3D mapping of a scene by structured light triangulation comprises illuminating the scene with a light pattern and observing the illuminated scene with a camera whose optical axis is offset from the illumination source. If a given ray from the illumination intersects a reflective object, an image of this ray will by formed on the camera. The location of the image of this ray together with knowledge about the exact geometry of illumination-imaging setup allows the determination of the relative position of the intersection between the light ray and the object. This supposes that one knows which ray of the structured light pattern intersected the object. Finding the ray of the pattern, which corresponds to a point in the image, is often called the correspondence problem.
There are many strategies to solve the correspondence problem which, according to Salvi et al. (J. Salvi et al., Pattern codification strategies in structured light systems, Pattern Recognition 37 (2004) 827-849), can be categorized as follows:                Time-multiplexing        Direct codification        Spatial neighbourhood        
The time-multiplexing strategy comprises temporally coding the structured light pattern.
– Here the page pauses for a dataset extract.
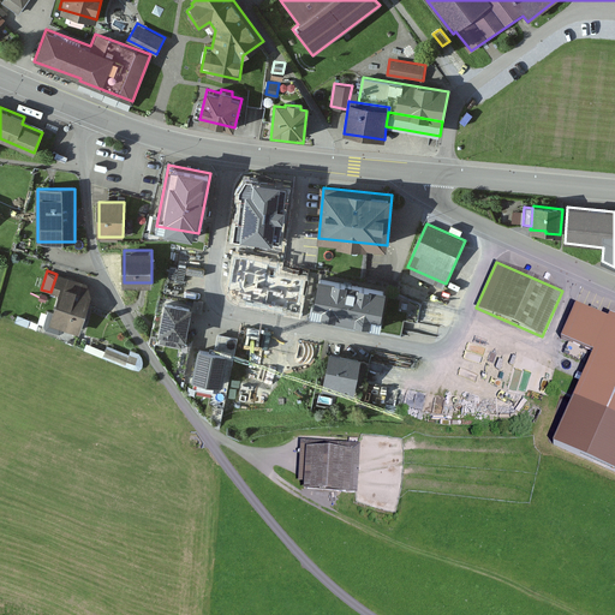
[(88,284),(57,274),(51,292),(59,294),(53,311),(48,309),(43,326),(46,329),(60,333),(64,332),(64,329),(79,334),(91,294),(88,284)]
A sequence of different patterns is projected and imaged one after the other. The 3D-map can be constructed by analyzing the complete sequence of images.
In the direct codification strategy, the correspondence problem is solved by coding the ray itself in a unique manner, mostly by colour (wavelength). This strategy thus requires the acquisition of a reference frame, since the scene is not uniform in spectral reflectivity. Furthermore the optical sub-system becomes quite complex. A broad-spectrum light has to be emitted and the imaging device needs colour (wavelength) measurement ability.
The spatial neighbourhood strategy solves the correspondence problem by coding the neighbourhood of a ray in a unique manner. By observing the image of the ray as well as the neighbourhood of this image, the ray can be identified. One particularly interesting implementation of this strategy involves a structured light pattern formed by a pseudo-random noise pattern of dots. According to the current state of the art, this pattern is created by processing the output of a laser with diffractive optical components (computer generated holograms for example). In order to make such a diffractive structured light triangulation robust with respect to sunlight, one has to make sure that there is sufficient contrast of the active illumination with respect to background light to discern the structured light pattern in the image frame captured by the video camera. There are certain parameters of the system, which can be optimized, such as the spectral range in which the camera is sensitive, however ultimately the only solution is to increase the intensity of the pattern. This can be obtained by increasing the power of the single laser or by combining the output from more than one laser by some beam-combining techniques. The first approach is limited, with current single emitter laser devices one can not reach an intensity which is sufficient to be robust with respect to sunlight. The second approach leads to a substantially increased complexity of the optical sub-system.